It was during this year that Hopper first visited Paris. The painting clearly shows a winding staircase that leads up the the now famous landing of 48 Rue de Lille. Hopper actually lived in the building for eight months.
At first glance the painting appears to be incredibly simplistic, in its use of oils on canvas, but the painting is far from simplistic. Hopper has cleverly used colour, tone, light and shading to create an incredibly realistic painting that at first glance resembles a photographic image.
On closer inspection we can see the light reflected on the steps which may be covered in raindrops.
The richly applied paint is a bold artistic statement on the canvas, and with each brush stroke clearly evident, the painting comes to life, which adds to the intensity of his paintings and makes them appear even more realistic.
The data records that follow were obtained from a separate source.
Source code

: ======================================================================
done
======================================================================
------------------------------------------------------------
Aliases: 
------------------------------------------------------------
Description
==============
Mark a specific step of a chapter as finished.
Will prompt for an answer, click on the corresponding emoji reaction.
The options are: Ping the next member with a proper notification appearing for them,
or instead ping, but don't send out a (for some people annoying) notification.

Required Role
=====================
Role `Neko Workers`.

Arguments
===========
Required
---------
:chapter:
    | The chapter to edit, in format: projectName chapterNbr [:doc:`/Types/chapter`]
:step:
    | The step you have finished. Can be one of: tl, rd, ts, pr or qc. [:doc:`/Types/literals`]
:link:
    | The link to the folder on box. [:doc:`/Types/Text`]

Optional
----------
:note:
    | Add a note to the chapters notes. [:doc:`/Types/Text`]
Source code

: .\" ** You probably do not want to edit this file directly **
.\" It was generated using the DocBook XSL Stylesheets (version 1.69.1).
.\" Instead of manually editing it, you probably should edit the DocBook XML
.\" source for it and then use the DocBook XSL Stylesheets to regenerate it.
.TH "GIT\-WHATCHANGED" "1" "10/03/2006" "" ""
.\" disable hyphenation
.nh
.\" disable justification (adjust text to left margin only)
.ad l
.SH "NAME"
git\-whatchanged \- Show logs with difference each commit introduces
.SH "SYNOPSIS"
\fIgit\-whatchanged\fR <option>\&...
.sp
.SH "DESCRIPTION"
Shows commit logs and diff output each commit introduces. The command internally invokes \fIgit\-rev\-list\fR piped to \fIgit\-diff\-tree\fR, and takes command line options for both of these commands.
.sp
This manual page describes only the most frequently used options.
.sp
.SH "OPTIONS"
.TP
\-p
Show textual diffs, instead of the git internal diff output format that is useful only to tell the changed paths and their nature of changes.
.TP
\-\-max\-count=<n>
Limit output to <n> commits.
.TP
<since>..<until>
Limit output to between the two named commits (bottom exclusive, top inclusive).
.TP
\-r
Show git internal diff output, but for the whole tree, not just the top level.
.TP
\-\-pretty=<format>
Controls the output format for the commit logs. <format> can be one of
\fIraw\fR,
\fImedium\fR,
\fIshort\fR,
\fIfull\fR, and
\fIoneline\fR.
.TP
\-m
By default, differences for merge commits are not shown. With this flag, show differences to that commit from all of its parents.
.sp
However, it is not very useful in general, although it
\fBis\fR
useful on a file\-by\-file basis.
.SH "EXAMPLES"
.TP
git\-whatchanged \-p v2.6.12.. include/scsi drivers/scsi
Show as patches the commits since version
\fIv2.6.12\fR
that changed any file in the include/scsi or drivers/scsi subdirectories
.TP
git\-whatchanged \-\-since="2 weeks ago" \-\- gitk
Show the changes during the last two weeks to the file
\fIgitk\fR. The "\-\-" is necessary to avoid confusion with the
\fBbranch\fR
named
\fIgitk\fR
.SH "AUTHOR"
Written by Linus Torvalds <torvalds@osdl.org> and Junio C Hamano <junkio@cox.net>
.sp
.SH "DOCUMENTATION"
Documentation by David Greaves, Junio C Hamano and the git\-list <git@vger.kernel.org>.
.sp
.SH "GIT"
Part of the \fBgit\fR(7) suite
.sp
Hopper used dark tonal colours for Stairway at 48 Rue de Lille Paris, and the art world has conflicting ideas as to why he chose such dark colouring. One theory is that the painting was created on a rainy day in Paris, therefore resulting in a darker image.
Another theory is that the dark tones of the painting were simply evoked by Hopper's feelings of arriving in a new country.
As an observer we see the stairwell from the vantage point of a bedroom door. We are allowed into the painting and see what Hopper would have seen wile painting.
The space in which the stairwell occupies is incredibly narrow and restrictive and Hopper has successfully captured this feeling of isolation and restrictiveness in his choice of colours and painting technique.